Старые приятели давно не виделись, поэтому болтали как два попугая, не обращая внимания на укоризненные взгляды земляков. Говорил больше Томас Рандольф — он уже изрядно выпил, расслабился и развязал язык. Уильям Борро больше слушал, не забывая тоже время от времени прикладываться к кубку:
— ... Я ждал два долгих часа, прежде чем меня позвали к царю. Мы поднялись наверх, в просторную палату, где сидели триста важных лиц, все в богатых платьях. Я поклонился им и снял шляпу, но никто не ответил. Меня представили Иоанну Васильевичу, и я был приглашен стоять и говорить. При имени королевы царь встал, спросил об ее здоровье и положении.
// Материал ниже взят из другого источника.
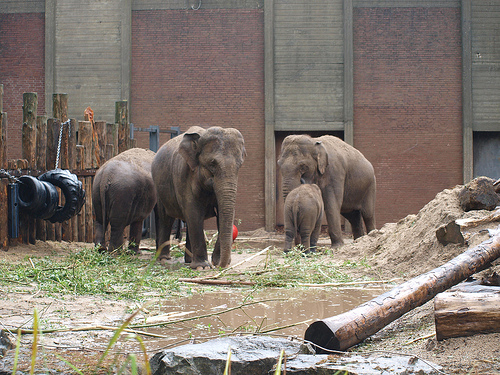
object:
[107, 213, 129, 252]
leg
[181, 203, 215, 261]
leg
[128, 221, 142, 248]
leg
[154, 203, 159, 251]
leg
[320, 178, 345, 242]
leg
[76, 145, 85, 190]
post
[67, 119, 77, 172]
post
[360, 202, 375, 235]
leg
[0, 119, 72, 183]
rope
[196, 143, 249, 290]
trunk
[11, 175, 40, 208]
black tire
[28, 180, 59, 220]
black tire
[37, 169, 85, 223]
black tire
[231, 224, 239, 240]
red object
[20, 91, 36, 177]
logs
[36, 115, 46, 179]
logs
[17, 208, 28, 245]
logs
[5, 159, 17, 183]
logs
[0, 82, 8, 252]
logs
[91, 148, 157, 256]
elephant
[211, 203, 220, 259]
leg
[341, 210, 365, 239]
leg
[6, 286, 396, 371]
puddle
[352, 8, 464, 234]
wall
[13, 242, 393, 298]
trees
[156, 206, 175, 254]
leg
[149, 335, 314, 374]
rocks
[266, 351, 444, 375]
rocks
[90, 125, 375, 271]
four elpehants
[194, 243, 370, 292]
grass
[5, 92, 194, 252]
elephant enclosure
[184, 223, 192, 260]
leg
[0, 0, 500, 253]
building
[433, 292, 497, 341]
log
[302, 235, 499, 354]
log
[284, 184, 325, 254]
baby elephant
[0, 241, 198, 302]
grass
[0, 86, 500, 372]
enclsure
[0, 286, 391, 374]
pool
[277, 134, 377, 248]
behind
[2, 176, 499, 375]
ground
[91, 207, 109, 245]
leg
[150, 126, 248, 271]
elephant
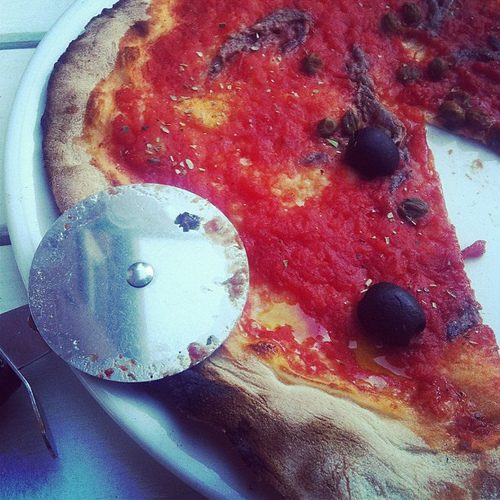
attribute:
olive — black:
[348, 275, 427, 400]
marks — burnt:
[316, 113, 427, 195]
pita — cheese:
[35, 23, 491, 479]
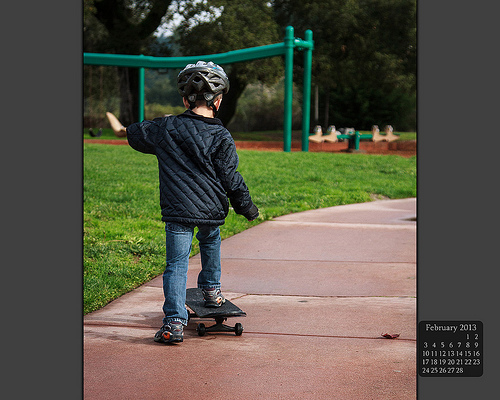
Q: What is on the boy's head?
A: A helmet.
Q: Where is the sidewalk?
A: By the grass.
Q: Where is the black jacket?
A: On the boy.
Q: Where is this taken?
A: In a park.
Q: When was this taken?
A: During spring.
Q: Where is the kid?
A: On the skateboard.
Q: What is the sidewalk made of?
A: Pavement.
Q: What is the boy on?
A: A skateboard.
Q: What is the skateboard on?
A: The pavement.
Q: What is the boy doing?
A: Skateboarding.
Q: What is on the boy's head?
A: A helmet.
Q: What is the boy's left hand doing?
A: The hand is raised in the air for balance.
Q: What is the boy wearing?
A: A coat.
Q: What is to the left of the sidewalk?
A: The grassy lawn.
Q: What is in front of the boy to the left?
A: A small park.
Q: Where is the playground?
A: To the front left of the boy.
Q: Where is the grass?
A: To the left of the sidewalk.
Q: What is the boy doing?
A: Skateboarding.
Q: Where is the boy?
A: On a sidewalk.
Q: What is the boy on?
A: A skateboard.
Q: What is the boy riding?
A: Skateboard.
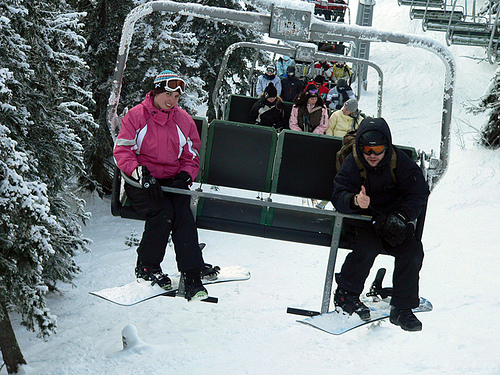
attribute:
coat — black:
[326, 159, 474, 262]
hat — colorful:
[150, 67, 180, 84]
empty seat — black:
[196, 120, 272, 230]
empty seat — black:
[275, 127, 345, 247]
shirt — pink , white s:
[112, 94, 206, 179]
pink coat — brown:
[290, 100, 330, 139]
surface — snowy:
[170, 308, 270, 373]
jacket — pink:
[113, 102, 200, 186]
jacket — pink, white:
[116, 102, 201, 197]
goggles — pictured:
[352, 144, 414, 160]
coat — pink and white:
[112, 92, 205, 188]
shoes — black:
[324, 285, 427, 334]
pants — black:
[127, 176, 207, 275]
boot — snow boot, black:
[389, 307, 424, 332]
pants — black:
[335, 216, 425, 309]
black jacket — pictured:
[345, 162, 359, 178]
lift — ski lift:
[75, 0, 489, 345]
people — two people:
[119, 39, 429, 340]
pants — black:
[292, 198, 443, 293]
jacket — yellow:
[322, 110, 347, 137]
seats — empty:
[135, 93, 450, 275]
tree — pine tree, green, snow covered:
[0, 0, 100, 373]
Потом пригласил меня сесть и стал расспрашивать о различных делах. По окончании беседы я передал подарок Ее Величества — большой серебряный кубок замечательной работы с выгравированными стихами, объясняющими нарисованные на кубке сцены. Прощаясь, царь московитов сказал: «Увеличиваю вам жалованье в знак любви и расположения к нашей сестре, английской королеве».
— Так уж и сестре? — Уильям Борро рассмеялся. — Нашей королеве только такого братца и не хватало.
— Поведаю тебе по секрету... только смотри, никому, ни-ни!.. — Томас Рандольф понизил голос почти до шепота, и капитан безмолвно перекрестился, подтверждая, что будет нем как рыба; — Царь московитов предложил королеве тесный союз и принятие взаимных обязательств о предоставлении друг другу убежища в случае, если кому-нибудь из них будет грозить опасность. Но и это еще не все. Как рассказал мне мой добрый приятель Энтони Дженкинс, царь Иоанн Васильевич... посватался к нашей королеве!
— Ух ты! — воскликнул сильно удивленный капитан и стукнул кубком о массивную столешницу, вызвав укоризненные взгляды соседей в свою сторону.
Впрочем, они сидели с краю, так что своим тихим разговором никому не мешали.
— И что ответила королева? — спросил Уильям Борро.
— Ничего. Думаю, из дипломатических соображений, не желая подводить под монастырь наших купцов в Московии, королева решила, что в создавшейся ситуации умнее всего повременить с ответом царю: может, время рассеет сумасбродные планы царя Ивана Васильевича.
— Худо, — сумрачно заметил капитан. — Совсем худо. Великий князь московский, насколько я о нем наслышан, очень самолюбив. Он быстр в решениях и на дух не переносит тех, кто ему перечит. Боюсь, что «Московской компании [102] », на которую я работаю уже восемь лет, не поздоровится. Нашим купцам отменят все льготы, и мы можем потерять очень прибыльный рынок.
— Все это верно, однако и потакать царю московитов нельзя.
— Но откуда у Ивана Васильевича уверенность, что королева Елизавета выйдет за него замуж?